The government said the launch of an irrigation program for the second rice crop in the south this year will be postponed until June 21 as a drought in southern counties is likely to persist through this month.
Speaking at a meeting presided over by Deputy Minister of Economic Affairs Hwang Jung-chiou (黃重球) on Thursday reviewing the nation’s water supplies and outlining strategies for dealing with the drought, a Water Resources Agency (WRA) official said that “we do not exclude letting the rice paddies lie fallow if rainfall remains insignificant in southern Taiwan until the middle of June.”

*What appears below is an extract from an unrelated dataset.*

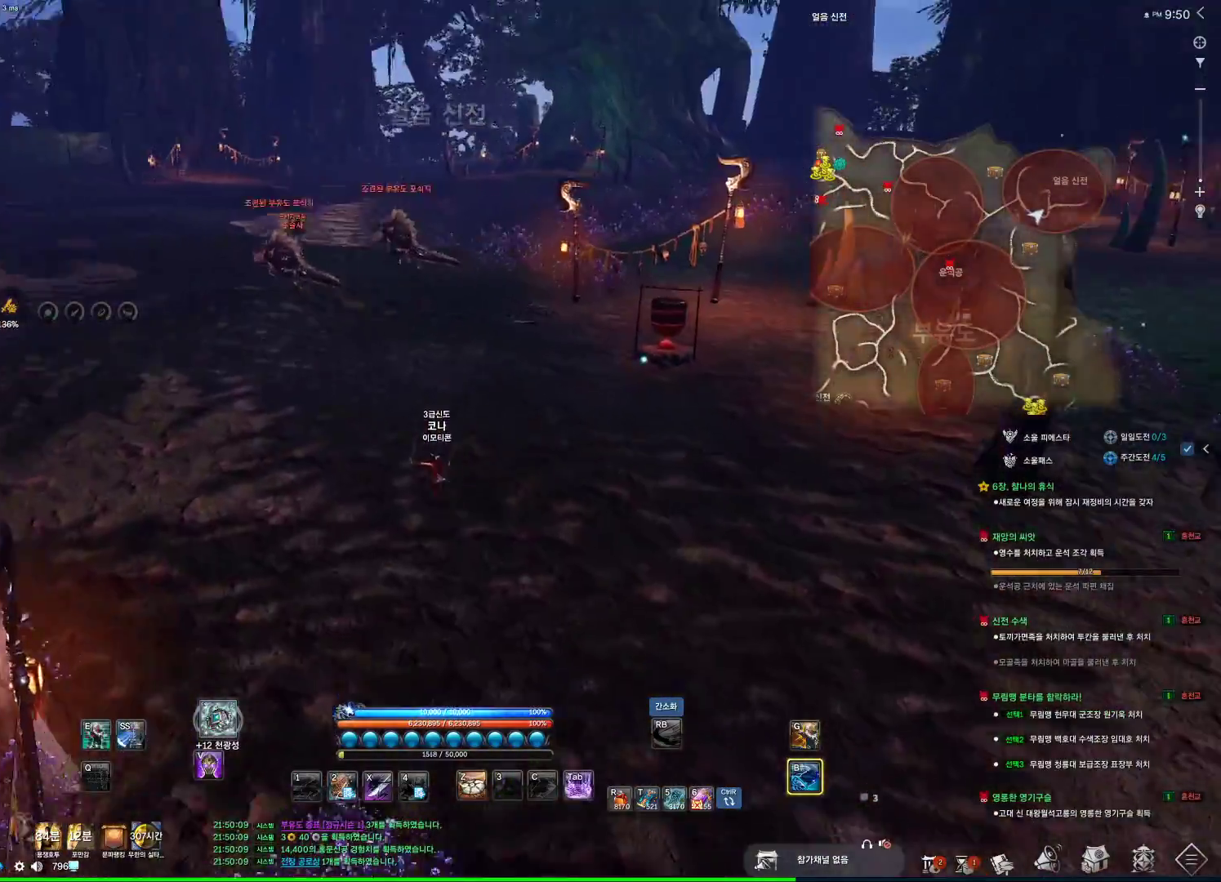
{"keys": ["w"], "mouse": [], "events": [[200, "d", "down"], [300, "space", "down"], [400, "d", "up"], [400, "w", "up"], [433, "space", "up"], [500, "w", "down"]]}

If the policy is implemented, it will be the first time in 30 years that paddies for the second crop in southern Taiwan were left fallow, WRA officials said.
Even though this year’s plum rain season began early this month, rainfall in the south, particularly in upstream catchment areas of the region’s major reservoirs, has not been significant. Rainfall in Tainan and Kaohsiung counties totaled about 25 percent of the accumulations recorded in previous years, officials said.
The southern paddies were left fallow late last year for the first crop of the season because of the drought.
Water restrictions could be imposed on big water users — factories, swimming pools or other heavy water-consuming businesses that consume more than 1,000 water units per month — by the middle of next month at the earliest if drought conditions continue.
Hwang told the WRA and Taiwan Water Corp, the nation’s only running water supplier, to consider putting contingency measures in place if the drought continues.